原文.
########

官邸メールマガジンの雇用対策(2)

ということで昨日の続きです。首相の雇用対策が語られます。

  ナレ:この2つのやり方が、どちらもそぐわなくなったのが、今の時代。
     では、どうすればいいのか。

総理:今考えないといけないのは、需要のあるところをしっかりとターゲッ
   トを当てて、そこに雇用を生み出し、そしてサービスを含む生産を生
   み出し、という第3の道が必要であると

  ナレ:需要のある所を狙って、政策で後押しする。それは例えば、こん
     な分野です。

総理:介護であれば、あるいは保育であれば、医療であれば、そういう介護
   をするという、役に立つサービスを生み出しているじゃないですか。
   喜びというか幸せというか、そういうものを感じることができるわけ
   なんですね。それ自体社会の1つのあり方としてもプラスだし、そこ
   に新しい介護という産業が大きくなることになるでしょう。そういう
   形が、まだまだ日本には沢山の分野あるということなんですね。

########

やること.
a – 原文のナレーションでは、二つのやり方がどちらもそぐわなくなったのはいつだとされていますか。
b – 原文から、「総理:介護であれば、あるいは保育であれば、医療であれば、そういう介護」を含むところを起点に「形が、まだまだ日本には沢山の分野あるということなんですね。」で止めて、その範囲をそのまま書き出してください。
このあとに並ぶ行は使わなくてかまいません。

行の一覧.
########

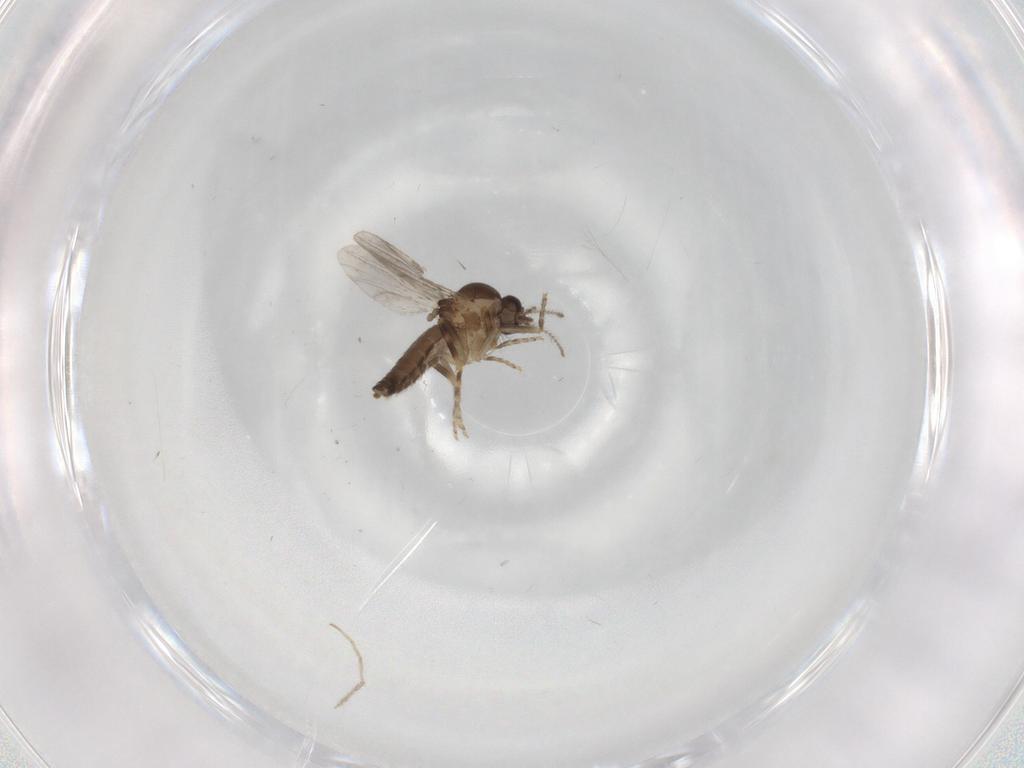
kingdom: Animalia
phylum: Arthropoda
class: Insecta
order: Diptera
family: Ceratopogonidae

########

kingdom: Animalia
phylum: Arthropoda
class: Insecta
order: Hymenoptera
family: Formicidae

########

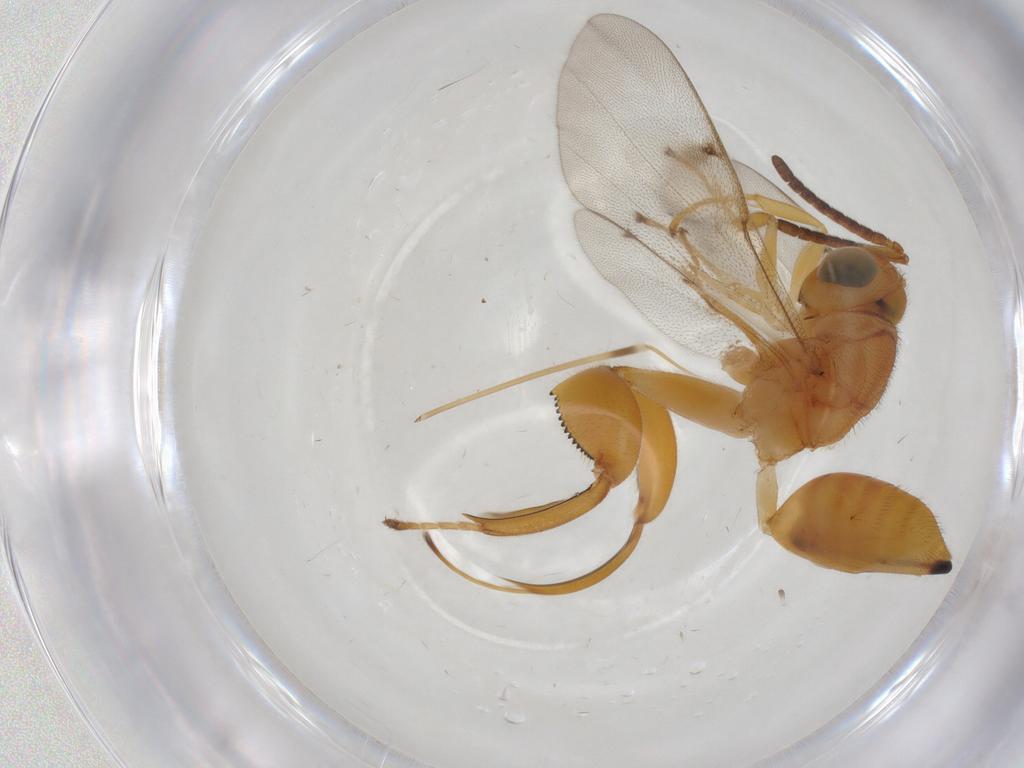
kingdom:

########

課題別の解答.
a – 今の時代です。

b –
総理:介護であれば、あるいは保育であれば、医療であれば、そういう介護
   をするという、役に立つサービスを生み出しているじゃないですか。
   喜びというか幸せというか、そういうものを感じることができるわけ
   なんですね。それ自体社会の1つのあり方としてもプラスだし、そこ
   に新しい介護という産業が大きくなることになるでしょう。そういう
   形が、まだまだ日本には沢山の分野あるということなんですね。